Friday, October 21, 2011

Jingū Marutamachi


Jingū Marutamachi is located right before the last stop on the Keihan line in the Kyoto direction, Demachiyanagi. Although the station is comparatively not very small (and the local, sub-express, and express trains all stop there), there is really not much within the station itself, not even a food stand or convenience store. After exiting the gate after arriving at Jingū Marutamachi, the main thing that catches your attention is the signs for the various historical sites in the area. Although there are many historical sites in this area, I chose to focus on the station's namesake, the Heian Shrine (Heian Jingū).

Park across from the shrine.
Jingū Marutamachi is the closest stop on the Keihan line to the Heian Shrine, but to get there, you have to walk along the station's other namesake, Marutamachi Street, first. After walking around fifteen minutes in the direction of the shrine, I found several other areas of importance in the area. Most of the road has the usual restaurants, cafes, and shops (although this one in particular caught my eye, as I know of another Blue Parrot back near my school in Gettysburg, Pennsylvania) as well as the city hall for the area. In addition, one of Kyoto University's dormitories is located less than five minutes from the station's exit, so the area immediately around the station seems to be home to some college students as well.
Closer to the shrine are more tourist-oriented shops and food stands, but the whole area itself struck me as more residential (or at least, less crowded) than Kiyomizu Temple or some of the other well-known temples and shrines in Kyoto.

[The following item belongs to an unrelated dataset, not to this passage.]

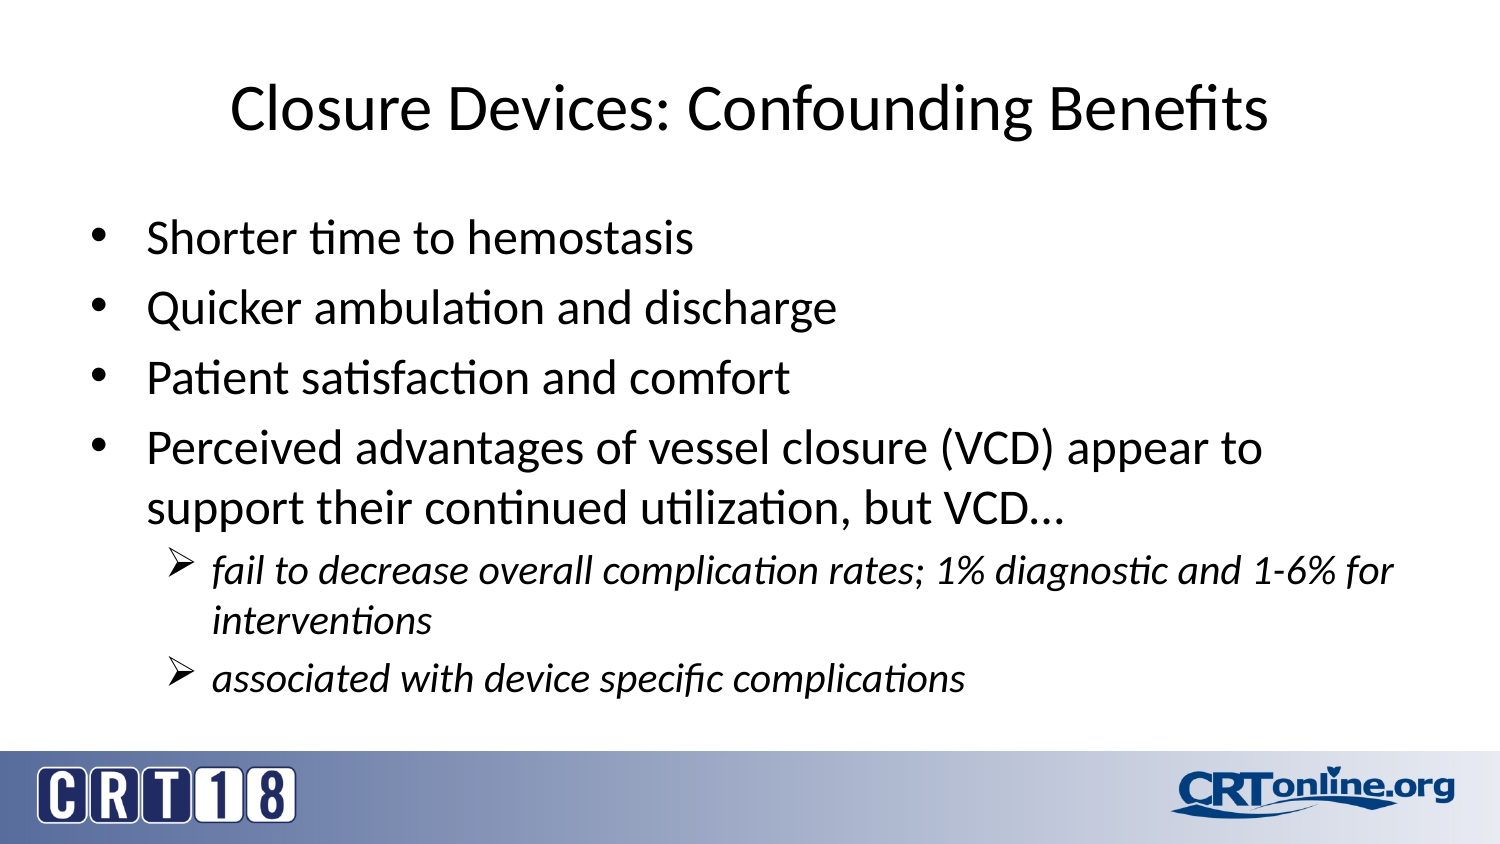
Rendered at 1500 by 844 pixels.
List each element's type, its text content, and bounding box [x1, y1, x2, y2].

picture [0, 0, 1500, 844]
list Shorter time to hemostasis Quicker ambulation and discharge Patient satisfaction and comfort Perceived advantages of vessel closure (VCD) appear to support their continued utilization, but VCD… fail to decrease overall complication rates; 1% diagnostic and 1-6% for interventions associated with device specific complications [75, 196, 1425, 754]
title Closure Devices: Confounding Benefits [75, 33, 1425, 175]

Directly across from the shrine entrance is a small park, which seems more catered to the people who live in the area rather than tourists as well. While I was at the park, there was a large group of Japanese college students playing tag around the park while mothers and daughters ate lunch together while sitting on the benches under the trees.  There was also a young girl learning to ride a bike with her father and brother, which once again reinforced the idea that the area is not so much for tourists as it is for those who actually live in the vicinity of the shrine. In addition, right near this park is the largest torii in Japan, which sits over the street across from the shrine itself.

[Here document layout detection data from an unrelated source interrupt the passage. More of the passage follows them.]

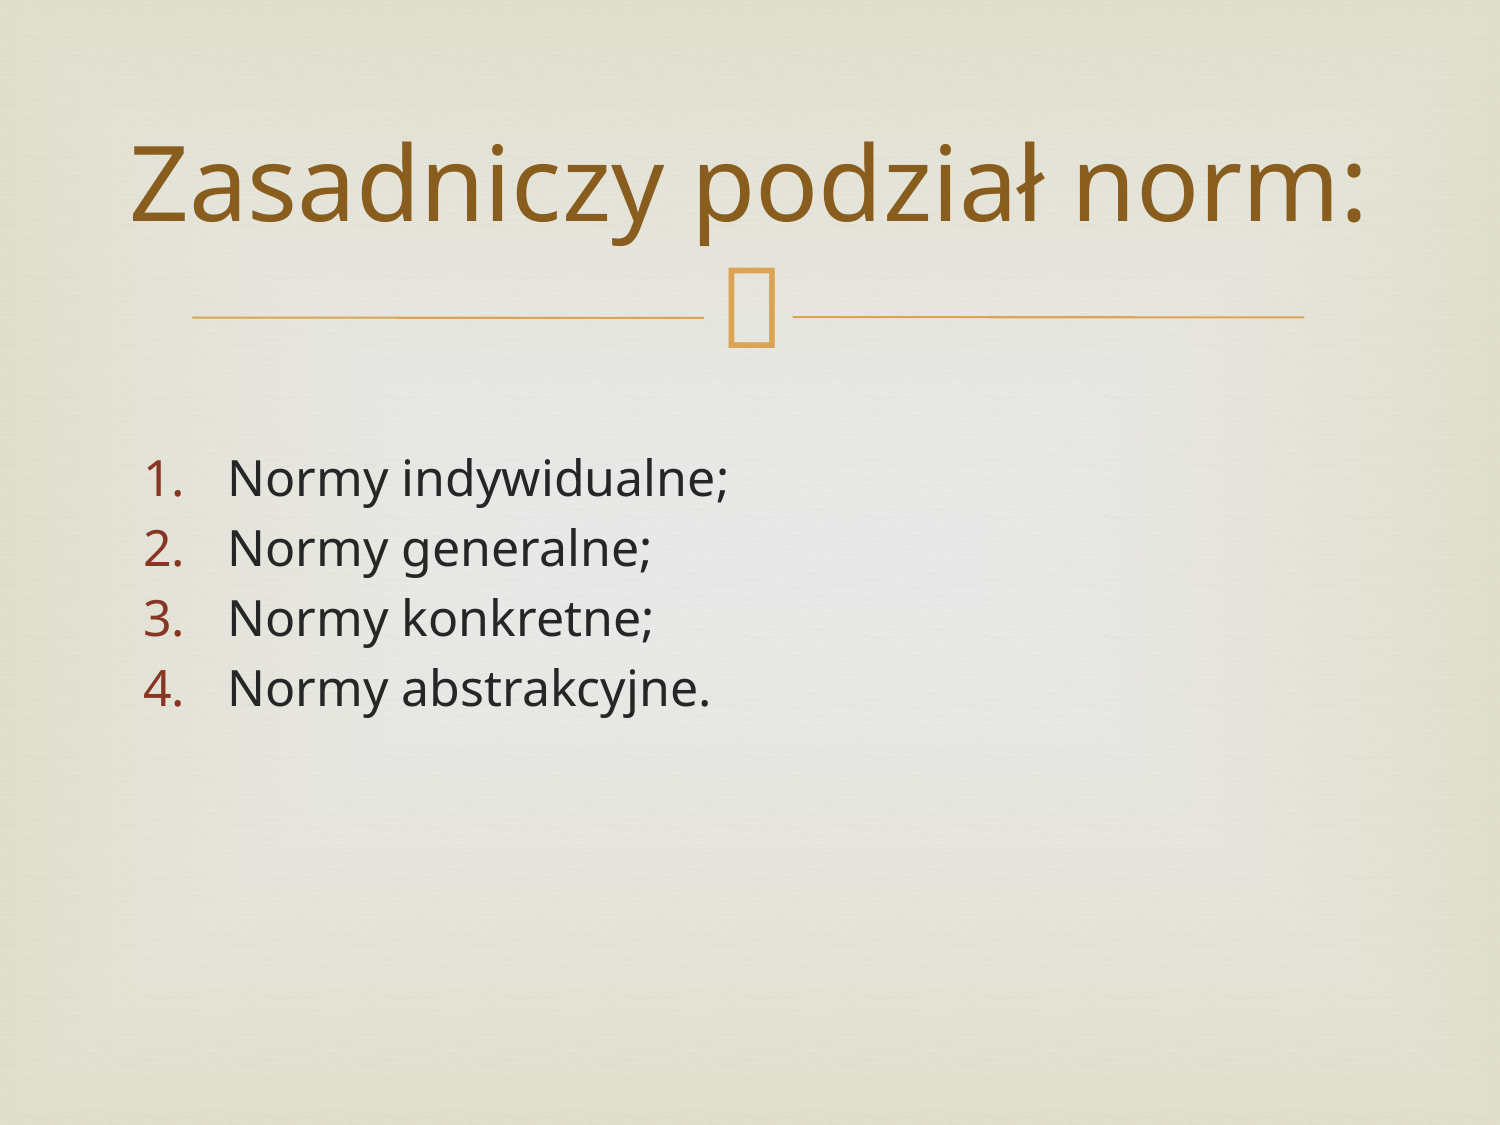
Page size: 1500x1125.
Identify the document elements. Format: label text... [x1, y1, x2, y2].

list Normy indywidualne; Normy generalne; Normy konkretne; Normy abstrakcyjne. [114, 368, 1386, 1005]
title Zasadniczy podział norm: [112, 93, 1386, 267]
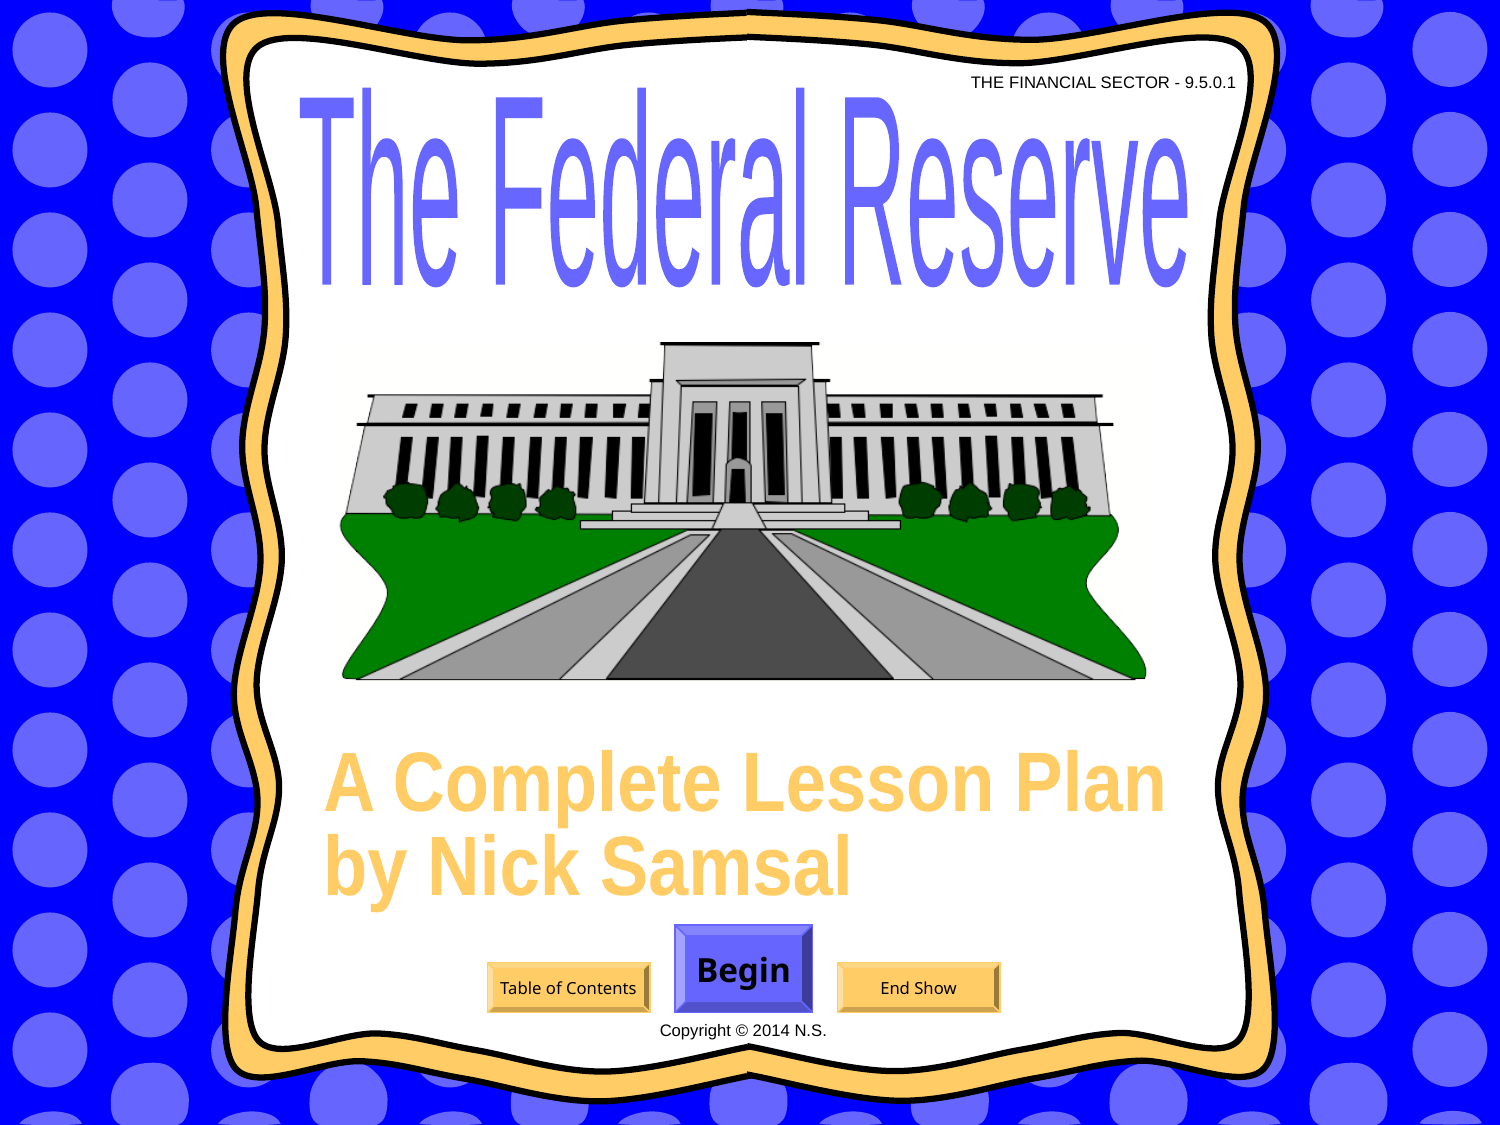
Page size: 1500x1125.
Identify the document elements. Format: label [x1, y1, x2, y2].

Part of the Heian Shrine's gardens.
The Heian Shrine itself is quite large, and its large expanse of white gravel contrasts greatly with the bright red architecture of the shrine. In addition to the shrine itself are the shrine's gardens, which all focus around a large pond within the gardens. One woman I spoke to in the shrine suggested that I come back again later in the fall as well as in the spring to really see a better variance in the plant life in the gardens--when I was there there was only one tree with a hint of orange, so a return trip certainly is necessary!

A final note about the shrine is that it is the site of the Jidai Matsuri, which actually happens tomorrow!

Finally, right next to the station exit itself is a bridge, beneath which seems to be a popular hang out spot for couples, friends, and just those who want to ride their bikes along the river. While Jingū Marutamachi is quite a distance from Hirakata, the various shrines and museums right near this station certainly make it an area worth visiting.

Marutamachi Bridge.

View from Marutamachi Bridge.

Friday, October 7, 2011

portrait of a japanese person

Like a lot of the foreign students at Kansai Gaidai, I've met a lot of Japanese students in the CIE lounge ever since I first came to the campus.  The problem is that because we keep meeting so many people, it's hard to have conversations with other people besides short, simple small talk unless you can find a common interest.  That being said, I have made a lot of Japanese friends with similar interests as me who I've had the chance to meet up with outside of Kansai Gaidai, one of those people being my friend Asuka.

I first met Asuka when she and her friend, Ayaka, started up a conversation with me and my friends from my home university, Gettysburg College.  When we said we went to school in Pennsylvania, they didn't seem to know a whole lot about the area, but when we mentioned that we went to Gettysburg College, it turned out that they both were friends with a guy named Gus, who had graduated from Gettysburg College this past spring.  Not only did we know him, but one of my friends and I had recently been in the same Japanese history class as him!  It was such a coincidence that we all happened to know someone from my home university, even though we had met at different times and in different places.  Having this in common really helped to bring us together--to think, if we hadn't mentioned our university then, we might not have ever realized this!

Asuka is a third-year student at Kansai Gaidai, and she studied abroad at the University of Victoria in British Columbia, Canada, so her English is already really good--we can all gossip and have girl talk together without much of a language barrier! Asuka is always smiling and laughing and can always lift our moods when we talk with her after our classes.

Since we first met, Asuka, my friends, and I have hung out around campus and have had lunch together several times, but we've also met outside of Kansai Gaidai as well.  For instance, last Friday we all went to Hirakata Station for dinner and karaoke to celebrate the fact that it was finally Friday. (Asuka is also amazing at karaoke!! She put us all to shame with her amazing voice!)

Even though I've met a lot of people since I came to Kansai Gaidai, Asuka is one person who I've really had a chance to get to know better, and I hope we will be able to get to know each other even more during my time abroad here.